BIO
Howard Pfitzner loved to entertain. On the football field, he performed well as a lively forward with North Adelaide and Norwood. In the concert hall, he wowed audiences with his beautiful tenor voice.
Like Norwood men Walter Addison and Harold Kirkwood before him, and Lachlan Bowman much later, Howard was a boy from Orroroo, where he was born to Rudolph Pfitzner and his wife Kizly (née Francis) on 6 June 1910.
Howard kicked six goals for North Adelaide in 18 league games in 1928 and 1929, on the way celebrating a premiership as a member of the association team which defeated Norwood in the 1928 grand final. He dropped out for three years and then, in 1933, joined Norwood in a season bookended by matches against West Torrens.
In his Norwood debut, at home, he began on a half-back flank but was shifted forward when Bill Medlen left the ground injured in the second quarter. It was a fortuitous move, as The Advertiser noted: "Norwood discovered a player in Pfitzner, who converted a half-forward line in which there had been one weakness into one of the strongest divisions." Norwood succeeded at almost every point it was expected to fail and was never headed, winning 15.12 to 12.10.

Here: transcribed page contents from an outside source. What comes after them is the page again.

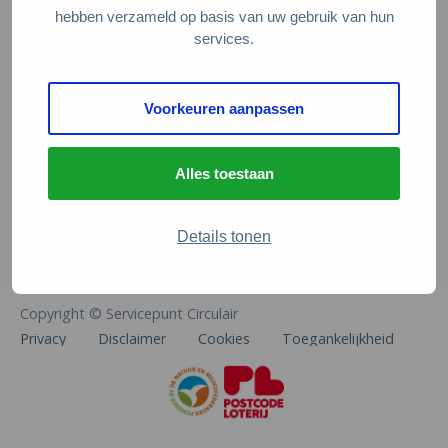
Veelgestelde vragen
hebben verzameld op basis van uw gebruik van hun
services.
Contact
De Natuur en Milieufederaties
Voorkeuren aanpassen
Arthur van Schendelstraat 600
3511 MJ Utrecht
Alles toestaan
info@natuurenmilieufederaties.nl
030-2567360
Details tonen
Copyright © Servicepunt Circulair
Privacy
Disclaimer
Cookies
Toegankelijkheid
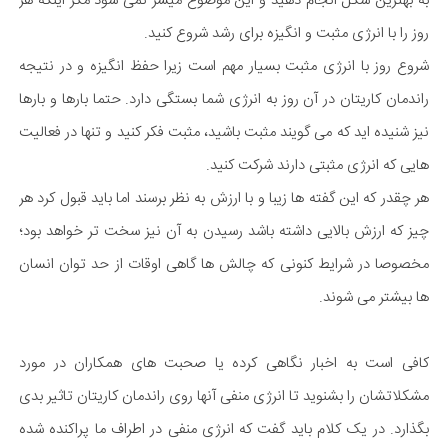
به بهترین شکل انجام دهید و این موضوع میسر نمی شود مگر اینکه هر
روز را با انرژی مثبت و انگیزه برای رشد شروع کنید.
شروع روز با انرژی مثبت بسیار مهم است زیرا حفظ انگیزه و در نتیجه
راندمان کاریتان در آن روز به انرژی شما بستگی دارد. حتما بارها و بارها
نیز شنیده اید که می گویند مثبت باشید، مثبت فکر کنید و تنها در فعالیت
هایی که انرژی مثبتی دارند شرکت کنید.
هر چقدر که این گفته ها زیبا و با ارزش به نظر برسند اما باید قبول کرد هر
چیز که ارزش بالایی داشته باشد رسیدن به آن نیز سخت تر خواهد بود؛
مخصوصا در شرایط کنونی که چالش ها گاهی اوقات از حد توان انسان
ها بیشتر می شوند.
کافی است به اخبار نگاهی کرده یا صحبت های همکاران در مورد
مشکلاتشان را بشنوید تا انرژی منفی آنها روی راندمان کاریتان تاثیر بدی
بگذارد. در یک کلام باید گفت که انرژی منفی در اطراف ما پراکنده شده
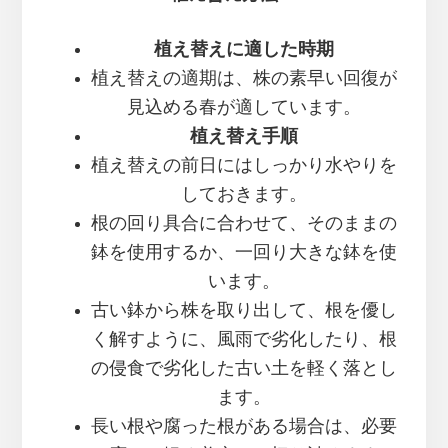
植え替えに適した時期
植え替えの適期は、株の素早い回復が
見込める春が適しています。
植え替え手順
植え替えの前日にはしっかり水やりを
しておきます。
根の回り具合に合わせて、そのままの
鉢を使用するか、一回り大きな鉢を使
います。
古い鉢から株を取り出して、根を優し
く解すように、風雨で劣化したり、根
の侵食で劣化した古い土を軽く落とし
ます。
長い根や腐った根がある場合は、必要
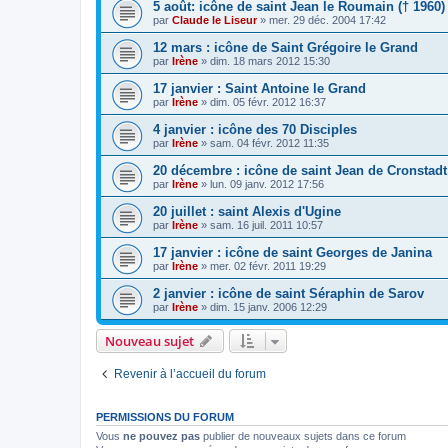
5 août: icône de saint Jean le Roumain († 1960)
par
Claude le Liseur
»
mer. 29 déc. 2004 17:42
12 mars : icône de Saint Grégoire le Grand
par
Irène
»
dim. 18 mars 2012 15:30
17 janvier : Saint Antoine le Grand
par
Irène
»
dim. 05 févr. 2012 16:37
4 janvier : icône des 70 Disciples
par
Irène
»
sam. 04 févr. 2012 11:35
20 décembre : icône de saint Jean de Cronstadt
par
Irène
»
lun. 09 janv. 2012 17:56
20 juillet : saint Alexis d'Ugine
par
Irène
»
sam. 16 juil. 2011 10:57
17 janvier : icône de saint Georges de Janina
par
Irène
»
mer. 02 févr. 2011 19:29
2 janvier : icône de saint Séraphin de Sarov
par
Irène
»
dim. 15 janv. 2006 12:29
Nouveau sujet
Revenir à l’accueil du forum
PERMISSIONS DU FORUM
Vous
ne pouvez pas
publier de nouveaux sujets dans ce forum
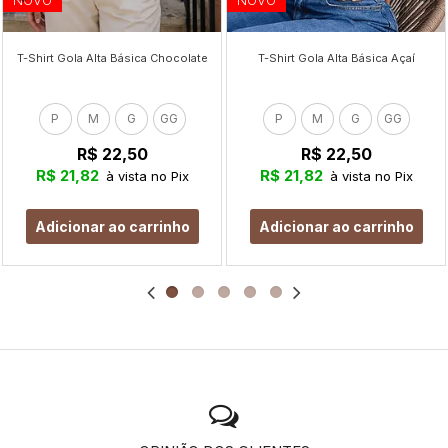
NOVO
NOVO
T-Shirt Gola Alta Básica Chocolate
T-Shirt Gola Alta Básica Açaí
P
M
G
GG
P
M
G
GG
R$ 22,50
R$ 22,50
R$ 21,82
R$ 21,82
à vista no Pix
à vista no Pix
Adicionar ao carrinho
Adicionar ao carrinho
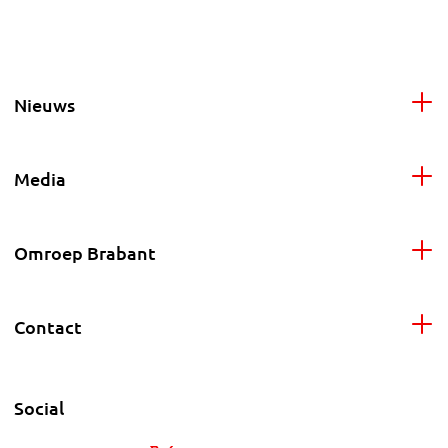
Nieuws
Media
Omroep Brabant
Contact
Social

Howard's greatest moment, however, came in the semi-final replay after Norwood and North drew at their first attempt. Norwood floundered in the replay but when all seemed lost finished with a rush to be only five points down at the death. 'Rover', in The Advertiser, described what happened next: "Pfitzner, who had not been an impressive unit of the half-forward line, covered himself in glory by the fearless, dashing manner in which he played in those last few minutes. He marked from an almost impossible position and, although he had been kicking poorly until then, sent a magnificent kick through the goal." It was his third goal for the match and gave Norwood victory by one point, 11.15 to 11.14.
Norwood defeated Sturt by five points in the next challenge and was only three points down at three-quarter time in the grand final but, weary from three nail-biting finals, succumbed to a last-quarter Torrens blitz, going down 13.10 to 9.11.
Howard turned to his other love, singing. In the 1936 SA Centenary Competitions, he was adjudged champion for male voices, tenor solo and mixed duet (with Felicia Francis). He performed at countless charity concerts and soirées. He was a star for the Adelaide Musical Comedy Company in big musicals at the Theatre Royal, including 'The Vagabond King' (1937) and 'The Student Prince' (1939). He sang in 'The Messiah' in 1938.
In between, he married Violet (Peg) Sarich at St Augustine's, Unley, in 1937. He was still at the forefront of community events while head teacher at Marananga school in the Barossa Valley in 1954. Howard Pfitzner and his golden voice finally fell silent in 2004.